Again, these are problems that are broader than any one author or book. The Christian Nationalist Right, or whatever we want to call it, has a Christian virtue problem. They revel in transgression–in hate and name-calling, not to mention the often overt anti-semitism and racism–and call it courage and faithfulness.
What use is Christian Nationalism if it isn’t even Christian in any demonstrable sense of the term?
Incidentally I’m reading Benedict XVI’s final writings, and it’s striking how different his perspective is from the Protestant Nationalist/Catholic Integralist tendencies that are so en vogue in certain corners of the Christian internet. Ratzinger, of course, knew the problems of modern liberalism well. And he, too, was concerned that Christians stand strong against the cultural pressures–like the Maccabean words of defiance, “We will not obey the king’s words.” But the “zeal” of the Maccabeans “is not the form in which Christian zeal is expressed. Authentic ‘zeal’ takes its essential form from the Cross of Jesus Christ.”
Christian responses to what Ratzinger often called the “dictatorship of relativism” must be, well, Christian, which is to say, they must be cruciform. More Ratzinger:
“As far as the truth is concerned, I would simply like to defer to Origen: ‘Christ wins no victory over someone who is unwilling.
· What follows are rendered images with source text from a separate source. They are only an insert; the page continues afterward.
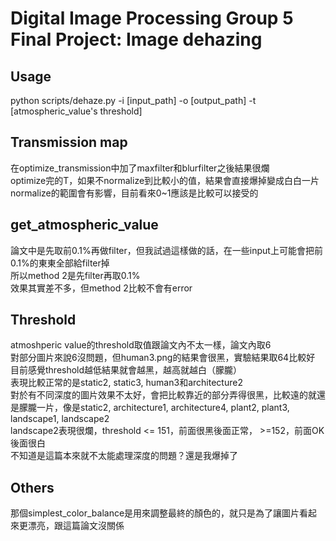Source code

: # Digital Image Processing Group 5 Final Project: Image dehazing

## Usage
python scripts/dehaze.py -i [input_path] -o [output_path] -t [atmospheric_value's threshold]

## Transmission map
在optimize_transmission中加了maxfilter和blurfilter之後結果很爛 \
optimize完的T，如果不normalize到比較小的值，結果會直接爆掉變成白白一片 \
normalize的範圍會有影響，目前看來0~1應該是比較可以接受的 

## get_atmospheric_value
論文中是先取前0.1%再做filter，但我試過這樣做的話，在一些input上可能會把前0.1%的東東全部給filter掉 \
所以method 2是先filter再取0.1% \
效果其實差不多，但method 2比較不會有error

## Threshold
atmoshperic value的threshold取值跟論文內不太一樣，論文內取6 \
對部分圖片來說6沒問題，但human3.png的結果會很黑，實驗結果取64比較好 \
目前感覺threshold越低結果就會越黑，越高就越白（朦朧） \
表現比較正常的是static2, static3, human3和architecture2 \
對於有不同深度的圖片效果不太好，會把比較靠近的部分弄得很黑，比較遠的就還是朦朧一片，像是static2, architecture1, architecture4, plant2, plant3, landscape1, landscape2 \
landscape2表現很爛，threshold <= 151，前面很黑後面正常， >=152，前面OK後面很白 \
不知道是這篇本來就不太能處理深度的問題？還是我爆掉了 

## Others
那個simplest_color_balance是用來調整最終的顏色的，就只是為了讓圖片看起來更漂亮，跟這篇論文沒關係
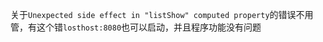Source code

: 关于`Unexpected side effect in "listShow" computed property`的错误不用管，有这个错`losthost:8080`也可以启动，并且程序功能没有问题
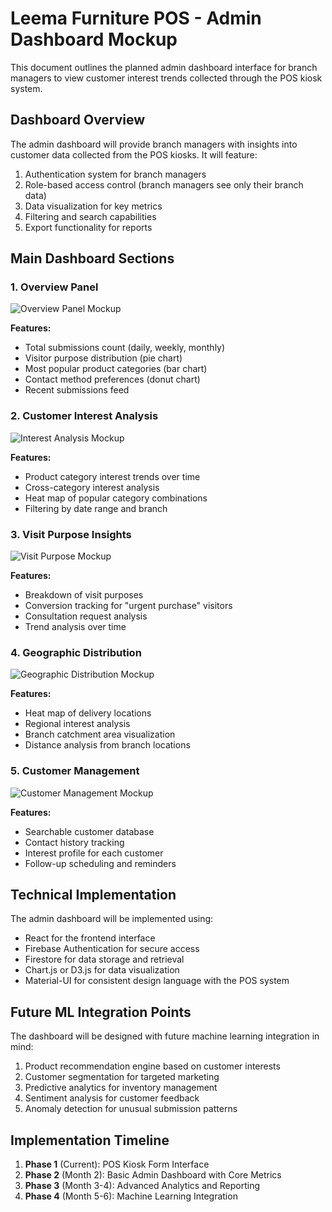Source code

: # Leema Furniture POS - Admin Dashboard Mockup

This document outlines the planned admin dashboard interface for branch managers to view customer interest trends collected through the POS kiosk system.

## Dashboard Overview

The admin dashboard will provide branch managers with insights into customer data collected from the POS kiosks. It will feature:

1. Authentication system for branch managers
2. Role-based access control (branch managers see only their branch data)
3. Data visualization for key metrics
4. Filtering and search capabilities
5. Export functionality for reports

## Main Dashboard Sections

### 1. Overview Panel

![Overview Panel Mockup](https://via.placeholder.com/800x400?text=Overview+Panel+Mockup)

**Features:**
- Total submissions count (daily, weekly, monthly)
- Visitor purpose distribution (pie chart)
- Most popular product categories (bar chart)
- Contact method preferences (donut chart)
- Recent submissions feed

### 2. Customer Interest Analysis

![Interest Analysis Mockup](https://via.placeholder.com/800x400?text=Interest+Analysis+Mockup)

**Features:**
- Product category interest trends over time
- Cross-category interest analysis
- Heat map of popular category combinations
- Filtering by date range and branch

### 3. Visit Purpose Insights

![Visit Purpose Mockup](https://via.placeholder.com/800x400?text=Visit+Purpose+Mockup)

**Features:**
- Breakdown of visit purposes
- Conversion tracking for "urgent purchase" visitors
- Consultation request analysis
- Trend analysis over time

### 4. Geographic Distribution

![Geographic Distribution Mockup](https://via.placeholder.com/800x400?text=Geographic+Distribution+Mockup)

**Features:**
- Heat map of delivery locations
- Regional interest analysis
- Branch catchment area visualization
- Distance analysis from branch locations

### 5. Customer Management

![Customer Management Mockup](https://via.placeholder.com/800x400?text=Customer+Management+Mockup)

**Features:**
- Searchable customer database
- Contact history tracking
- Interest profile for each customer
- Follow-up scheduling and reminders

## Technical Implementation

The admin dashboard will be implemented using:

- React for the frontend interface
- Firebase Authentication for secure access
- Firestore for data storage and retrieval
- Chart.js or D3.js for data visualization
- Material-UI for consistent design language with the POS system

## Future ML Integration Points

The dashboard will be designed with future machine learning integration in mind:

1. Product recommendation engine based on customer interests
2. Customer segmentation for targeted marketing
3. Predictive analytics for inventory management
4. Sentiment analysis for customer feedback
5. Anomaly detection for unusual submission patterns

## Implementation Timeline

1. **Phase 1** (Current): POS Kiosk Form Interface
2. **Phase 2** (Month 2): Basic Admin Dashboard with Core Metrics
3. **Phase 3** (Month 3-4): Advanced Analytics and Reporting
4. **Phase 4** (Month 5-6): Machine Learning Integration
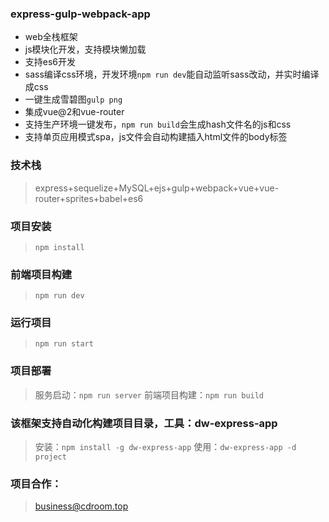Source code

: ### express-gulp-webpack-app 
- web全栈框架
- js模块化开发，支持模块懒加载
- 支持es6开发
- sass编译css环境，开发环境`npm run dev`能自动监听sass改动，并实时编译成css
- 一键生成雪碧图`gulp png`
- 集成vue@2和vue-router
- 支持生产环境一键发布，`npm run build`会生成hash文件名的js和css
- 支持单页应用模式spa，js文件会自动构建插入html文件的body标签
### 技术栈
> express+sequelize+MySQL+ejs+gulp+webpack+vue+vue-router+sprites+babel+es6
### 项目安装
> `npm install`
### 前端项目构建
> `npm run dev`
### 运行项目
> `npm run start`
### 项目部署
> 服务启动：`npm run server` 前端项目构建：`npm run build`
### 该框架支持自动化构建项目目录，工具：dw-express-app
> 安装：`npm install -g dw-express-app`
> 使用：`dw-express-app -d project`
### 项目合作：
> business@cdroom.top
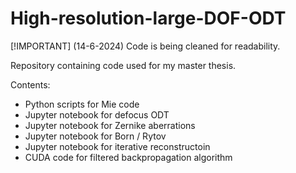 # High-resolution-large-DOF-ODT

[!IMPORTANT] 
(14-6-2024) Code is being cleaned for readability.

Repository containing code used for my master thesis.

Contents:
 - Python scripts for Mie code
 - Jupyter notebook for defocus ODT
 - Jupyter notebook for Zernike aberrations
 - Jupyter notebook for Born / Rytov
 - Jupyter notebook for iterative reconstructoin
 - CUDA code for filtered backpropagation algorithm
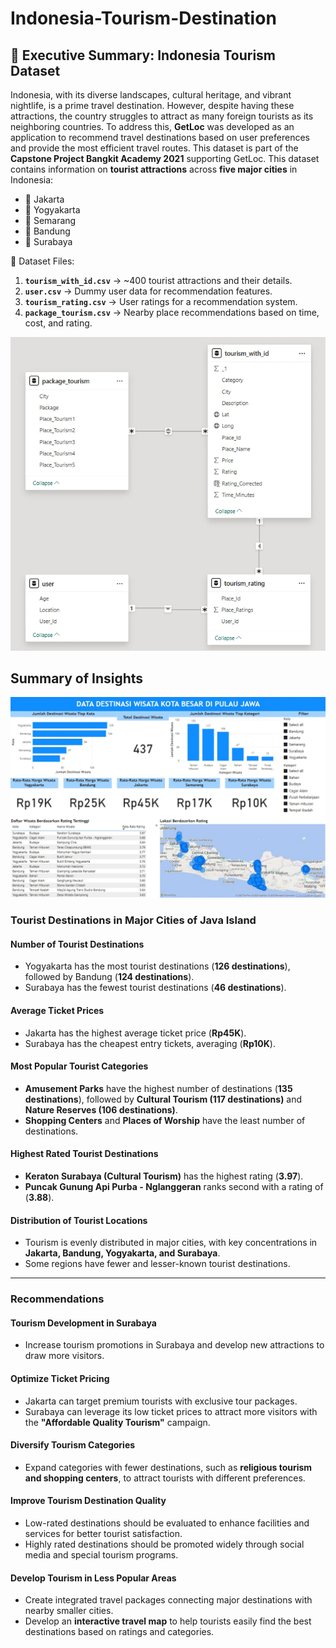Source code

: # Indonesia-Tourism-Destination

## 📌 Executive Summary: Indonesia Tourism Dataset

Indonesia, with its diverse landscapes, cultural heritage, and vibrant nightlife, is a prime travel destination. However, despite having these attractions, the country struggles to attract as many foreign tourists as its neighboring countries. To address this, **GetLoc** was developed as an application to recommend travel destinations based on user preferences and provide the most efficient travel routes. This dataset is part of the **Capstone Project Bangkit Academy 2021** supporting GetLoc.
This dataset contains information on **tourist attractions** across **five major cities** in Indonesia:
- 📍 Jakarta  
- 📍 Yogyakarta  
- 📍 Semarang  
- 📍 Bandung  
- 📍 Surabaya
  
💾 Dataset Files:
1. **`tourism_with_id.csv`** → ~400 tourist attractions and their details.
2. **`user.csv`** → Dummy user data for recommendation features.
3. **`tourism_rating.csv`** → User ratings for a recommendation system.
4. **`package_tourism.csv`** → Nearby place recommendations based on time, cost, and rating.

![Tourism ERD](https://github.com/juwitardiyanti/Indonesia-Tourism-Destination/blob/main/image/tourism-ERD.webp)

## Summary of Insights

![Dashboard](https://github.com/juwitardiyanti/Indonesia-Tourism-Destination/blob/main/image/dashboard.webp)

### **Tourist Destinations in Major Cities of Java Island**

#### **Number of Tourist Destinations**
- Yogyakarta has the most tourist destinations (**126 destinations**), followed by Bandung (**124 destinations**).
- Surabaya has the fewest tourist destinations (**46 destinations**).

#### **Average Ticket Prices**
- Jakarta has the highest average ticket price (**Rp45K**).
- Surabaya has the cheapest entry tickets, averaging (**Rp10K**).

#### **Most Popular Tourist Categories**
- **Amusement Parks** have the highest number of destinations (**135 destinations**), followed by **Cultural Tourism (117 destinations)** and **Nature Reserves (106 destinations)**.
- **Shopping Centers** and **Places of Worship** have the least number of destinations.

#### **Highest Rated Tourist Destinations**
- **Keraton Surabaya (Cultural Tourism)** has the highest rating (**3.97**).
- **Puncak Gunung Api Purba - Nglanggeran** ranks second with a rating of (**3.88**).

#### **Distribution of Tourist Locations**
- Tourism is evenly distributed in major cities, with key concentrations in **Jakarta, Bandung, Yogyakarta, and Surabaya**.
- Some regions have fewer and lesser-known tourist destinations.

---

### **Recommendations**

#### **Tourism Development in Surabaya**
- Increase tourism promotions in Surabaya and develop new attractions to draw more visitors.

#### **Optimize Ticket Pricing**
- Jakarta can target premium tourists with exclusive tour packages.
- Surabaya can leverage its low ticket prices to attract more visitors with the **"Affordable Quality Tourism"** campaign.

#### **Diversify Tourism Categories**
- Expand categories with fewer destinations, such as **religious tourism and shopping centers**, to attract tourists with different preferences.

#### **Improve Tourism Destination Quality**
- Low-rated destinations should be evaluated to enhance facilities and services for better tourist satisfaction.
- Highly rated destinations should be promoted widely through social media and special tourism programs.

#### **Develop Tourism in Less Popular Areas**
- Create integrated travel packages connecting major destinations with nearby smaller cities.
- Develop an **interactive travel map** to help tourists easily find the best destinations based on ratings and categories.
He conquers only by persuasion. Not for nothing is he the Word of God.’ But at the end, as an authentic counterbalance to all forms of intolerance, stands Jesus Christ crucified. The victory of faith can always be achieved only in communion with Jesus Crucified. The theology of the Cross is the Christian response to the question about freedom and violence; and in fact, even historically, Christianity won its victories only thanks to the persecuted and never when it sided with the persecutors.”